** Recorded information follows **
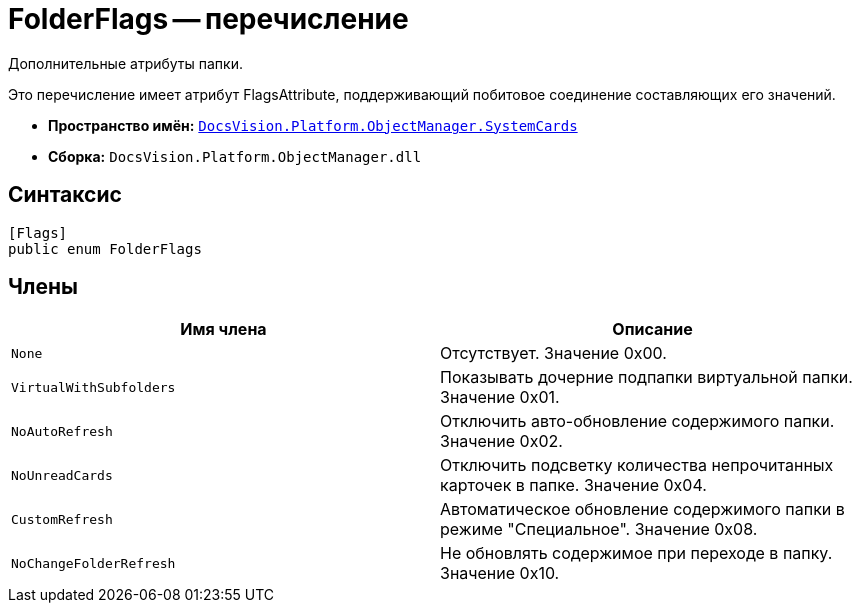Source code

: = FolderFlags -- перечисление

Дополнительные атрибуты папки.

Это перечисление имеет атрибут FlagsAttribute, поддерживающий побитовое соединение составляющих его значений.

* *Пространство имён:* `xref:api/DocsVision/Platform/ObjectManager/SystemCards/SystemCards_NS.adoc[DocsVision.Platform.ObjectManager.SystemCards]`
* *Сборка:* `DocsVision.Platform.ObjectManager.dll`

== Синтаксис

[source,csharp]
----
[Flags]
public enum FolderFlags
----

== Члены

[cols=",",options="header"]
|===
|Имя члена |Описание
|`None` |Отсутствует. Значение 0x00.
|`VirtualWithSubfolders` |Показывать дочерние подпапки виртуальной папки. Значение 0x01.
|`NoAutoRefresh` |Отключить авто-обновление содержимого папки. Значение 0x02.
|`NoUnreadCards` |Отключить подсветку количества непрочитанных карточек в папке. Значение 0x04.
|`CustomRefresh` |Автоматическое обновление содержимого папки в режиме "Специальное". Значение 0x08.
|`NoChangeFolderRefresh` |Не обновлять содержимое при переходе в папку. Значение 0x10.
|===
** End of Recorded information **
**What the exercise asks:**
The records above need retyping in full. Omit the pictures, and change nothing else.

**Result of this exercise:**
Source code

: = FolderFlags -- перечисление

Дополнительные атрибуты папки.

Это перечисление имеет атрибут FlagsAttribute, поддерживающий побитовое соединение составляющих его значений.

* *Пространство имён:* `xref:api/DocsVision/Platform/ObjectManager/SystemCards/SystemCards_NS.adoc[DocsVision.Platform.ObjectManager.SystemCards]`
* *Сборка:* `DocsVision.Platform.ObjectManager.dll`

== Синтаксис

[source,csharp]
----
[Flags]
public enum FolderFlags
----

== Члены

[cols=",",options="header"]
|===
|Имя члена |Описание
|`None` |Отсутствует. Значение 0x00.
|`VirtualWithSubfolders` |Показывать дочерние подпапки виртуальной папки. Значение 0x01.
|`NoAutoRefresh` |Отключить авто-обновление содержимого папки. Значение 0x02.
|`NoUnreadCards` |Отключить подсветку количества непрочитанных карточек в папке. Значение 0x04.
|`CustomRefresh` |Автоматическое обновление содержимого папки в режиме "Специальное". Значение 0x08.
|`NoChangeFolderRefresh` |Не обновлять содержимое при переходе в папку. Значение 0x10.
|===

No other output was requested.